8. L’histoire des idées ne serait pas non plus ce qu’elle est si le christianisme n’avait inventé la notion d’incarnation. L’idée même qu’un dieu ait accepté de lui-même de renoncer au confort de ses attributs divins pour s’identifier à l’humaine faiblesse et médiocrité est absolument inconnue des Anciens. Le Romain moyennement cultivé, entendant ces récits, finissait par se dire ce que saint Paul lui-même résumait ainsi: le christianisme est «un scandale pour les Juifs, et une folie pour les païens» (I Cor 1, 23). Ce moment correspond dans l’histoire au dépassement de la tradition platonicienne. En effet dans la première phrase de sa vie du philosophe Plotin, Porphyre rapporte que son maître «avait honte d’être dans un corps». L’idée de l’incarnation permettra à saint Augustin de dépasser le néoplatonisme, auquel il devait tant, pour devenir pleinement chrétien. Comme l’a écrit Rémi Brague dans le Figaro du 17 janvier 2015: le Dieu chrétien «est d’une liberté tellement absolue qu’il peut, pour ainsi dire, transcender sa propre transcendance et se donner lui-même une figure visible en Jésus-Christ».
9. L’idée de transcendance précisément appartient dans son absolu au christianisme. Bien sûr l’Un-Bien souverain des néoplatoniciens est une transcendance. Mais les chrétiens ont développé en quelque sorte le concept jusqu’à ses dernières conséquences. Alors que Plotin ou Porphyre avaient connu sous forme d’extases l’union transitoire, rare et déceptive, avec l’Un, les chrétiens savent Dieu par définition inconnaissable, ce «Dieu tout puissant qui est mieux connu en ne l’étant pas» selon la définition de saint Augustin. Qu’il y ait des instances au-dessus des hommes et qui les ramène à leur finitude est un apport du christianisme. L’homme n’est pas libre de pervertir ce qui ne dépend pas de lui. C’est ce qui explique les réserves des chrétiens envers la modification de certaines lois jugées par eux naturelles, par exemple celles de la procréation.

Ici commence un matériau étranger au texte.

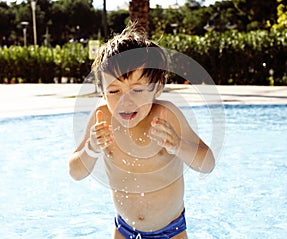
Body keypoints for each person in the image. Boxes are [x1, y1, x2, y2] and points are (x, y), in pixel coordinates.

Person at [69, 22, 215, 239]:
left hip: (171, 230)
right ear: (102, 90)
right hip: (124, 228)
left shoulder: (167, 116)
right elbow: (75, 172)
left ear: (157, 88)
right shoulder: (102, 117)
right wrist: (91, 149)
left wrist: (178, 146)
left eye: (137, 90)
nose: (125, 102)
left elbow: (207, 164)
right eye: (114, 91)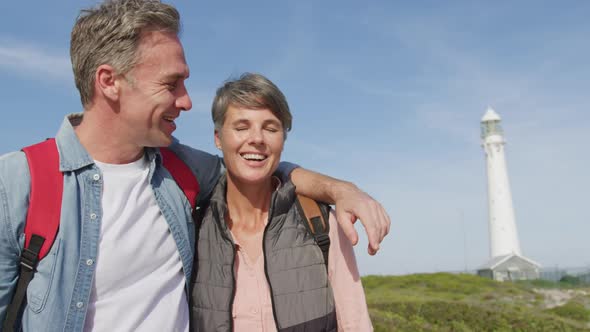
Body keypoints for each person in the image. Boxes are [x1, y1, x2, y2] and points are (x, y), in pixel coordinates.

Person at [0, 0, 389, 331]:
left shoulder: (182, 170)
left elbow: (258, 169)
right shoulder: (17, 184)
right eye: (172, 84)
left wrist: (343, 191)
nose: (187, 102)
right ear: (109, 81)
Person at [190, 73, 372, 331]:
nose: (257, 139)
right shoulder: (192, 232)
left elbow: (355, 324)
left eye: (271, 128)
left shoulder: (320, 222)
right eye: (241, 127)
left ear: (283, 141)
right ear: (218, 138)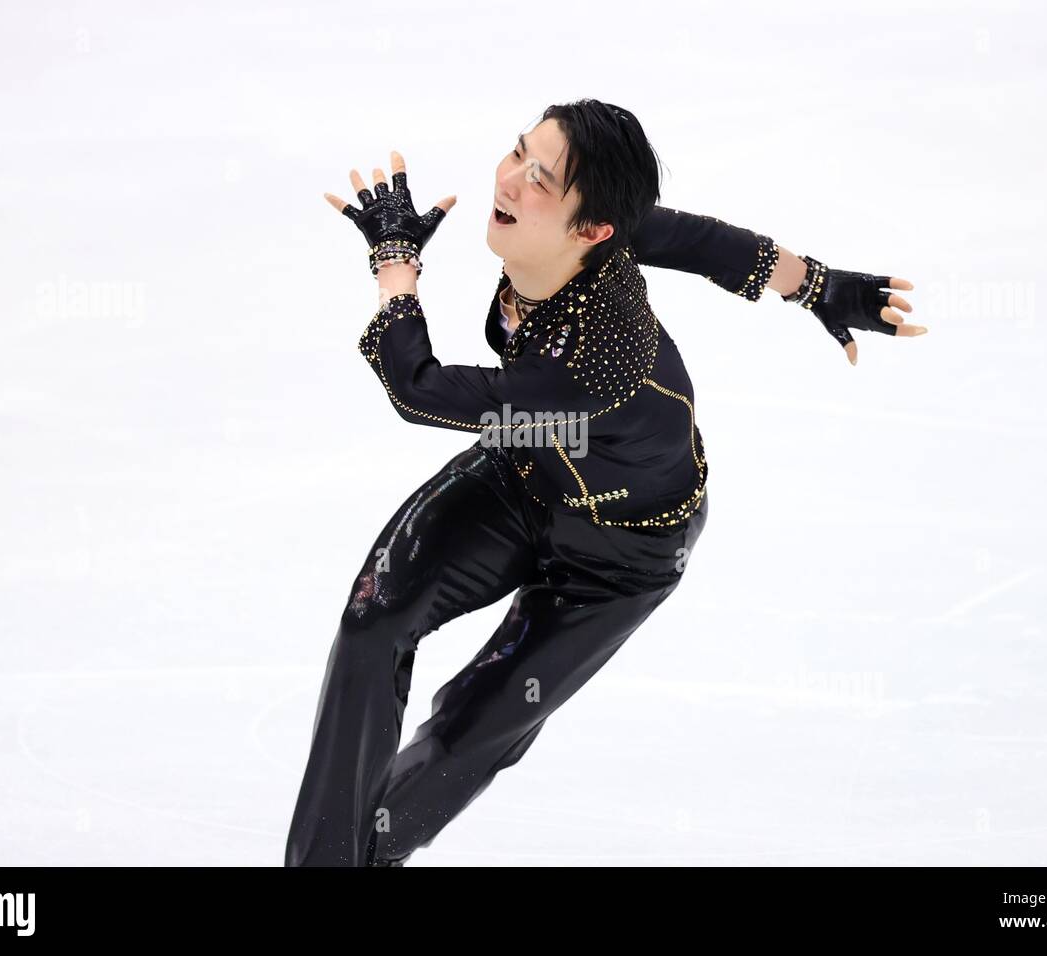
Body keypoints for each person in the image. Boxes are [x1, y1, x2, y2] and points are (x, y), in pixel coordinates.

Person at [284, 99, 926, 867]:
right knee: (373, 623)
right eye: (519, 152)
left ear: (592, 230)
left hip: (621, 559)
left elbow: (416, 390)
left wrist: (396, 267)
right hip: (526, 479)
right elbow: (717, 248)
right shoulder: (607, 222)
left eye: (540, 179)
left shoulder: (590, 373)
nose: (512, 181)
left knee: (474, 727)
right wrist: (818, 285)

10. Une part du christianisme enfin s’est appelée catholicisme, à partir du Concile de Nicée réuni par Constantin en 325. L’idée cette fois est contenue dans l’étymologie de ce terme grec: «catholique» signifie «universel». Le catholicisme est une religion prosélyte. Or, comme l’explique admirablement Lucien Jerphagnon dans L’homme qui riait avec les dieux, le monde romain, sous Constantin, était «socialement divisé»: entre les paysans et les propriétaires terriens ou les fonctionnaires, entre les prolétaires des villes et les aristocrates régnaient jalousies et rancœurs. Le christianisme, «qui prêchait l’amour universel» et l’entraide, a pu apparaître à Constantin comme la seule force susceptible d’unir l’Empire, et ce mieux que le vieux patriotisme romain chers aux empereurs païens Dèce ou Dioclétien. Le christianisme, même si son influence sur la législation demeure limitée, a dû son succès à cet esprit d’universalité et d’égalité: désormais un simple concierge valait aux yeux de Dieu autant qu’un prince. Cet esprit a enfin modifié la façon même d’écrire l’histoire puisque, à partir de Constantin, le vieux genre littéraire de l’historiographie cède la place aux histoires ecclésiastiques, ecclesia ou «église» signifiant l’idée même de «réunion».